Sora: A text-to-video model that generates videos directly from prompts, enabling creative applications in video production.
Google
Gemini 2.0: A multimodal agentic model designed for autonomous task execution with advanced reasoning and tool integration. It processes text, images, and audio while generating multimodal outputs.
Gemini 2.0 Flash: A low-latency version optimized for developers with enhanced performance.
Meta
Llama 3.3: A language model optimized for multilingual tasks, coding, and reasoning with a focus on efficiency.

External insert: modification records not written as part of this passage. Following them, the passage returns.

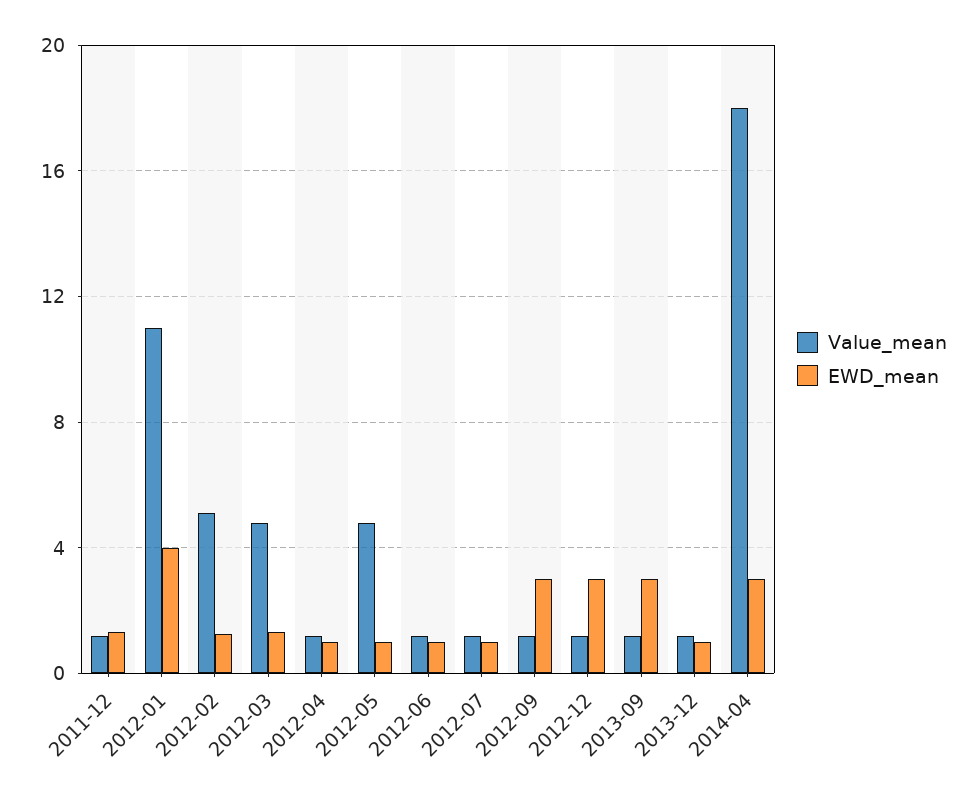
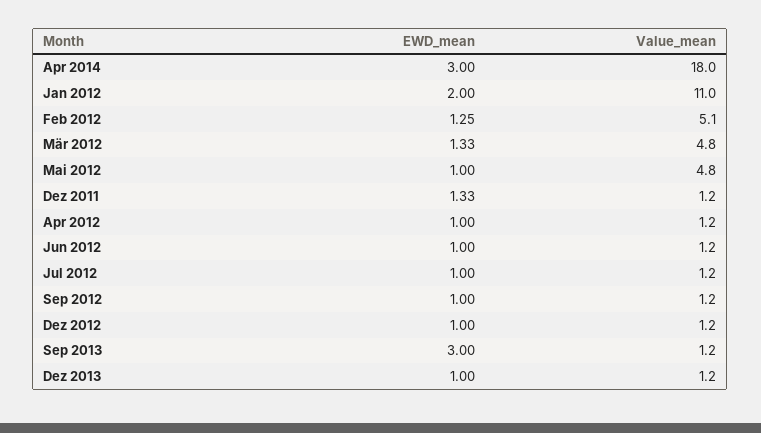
  {
    "Value_mean": {
      "2011-12": 1.2,
      "2012-01": 11,
      "2012-02": 5.1,
      "2012-03": 4.8,
      "2012-04": 1.2,
      "2012-05": 4.8,
      "2012-06": 1.2,
      "2012-07": 1.2,
      "2012-09": 1.2,
      "2012-12": 1.2,
      "2013-09": 1.2,
      "2013-12": 1.2,
      "2014-04": 18
    },
    "EWD_mean": {
      "2011-12": 1.33,
-     "2012-01": 4,
+     "2012-01": 2,
      "2012-02": 1.25,
      "2012-03": 1.33,
      "2012-04": 1,
      "2012-05": 1,
      "2012-06": 1,
      "2012-07": 1,
-     "2012-09": 3,
+     "2012-09": 1,
-     "2012-12": 3,
+     "2012-12": 1,
      "2013-09": 3,
      "2013-12": 1,
      "2014-04": 3
    }
  }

Motivo: A motion-rendering AI for generating animations for avatars, enhancing VR and Metaverse applications.
Anthropic
Claude 3.5 Sonnet: An updated language model with improved performance in coding, workflows, and chart interpretation. It includes the ability to preview code in real time.
Stability AI
Stable LM 2: Open-source models with parameter sizes of 1.6 billion and 12 billion, aimed at improving AI application capabilities across industries.
Mistral AI
Mixtral 8x22B: A sparse Mixture-of-Experts model with 141 billion total parameters but only 39 billion active at a time, improving cost-performance efficiency.
Microsoft
Phi-4: A compact language model excelling in mathematical reasoning and problem-solving tasks.
AI21 Labs
Jamba: A hybrid architecture model with a context window of 256K tokens, supporting extensive input processing.
Inflection AI
Inflection-2.5: A conversational AI model achieving high efficiency by using only 40% of the training FLOPs compared to GPT-4 while maintaining competitive performance.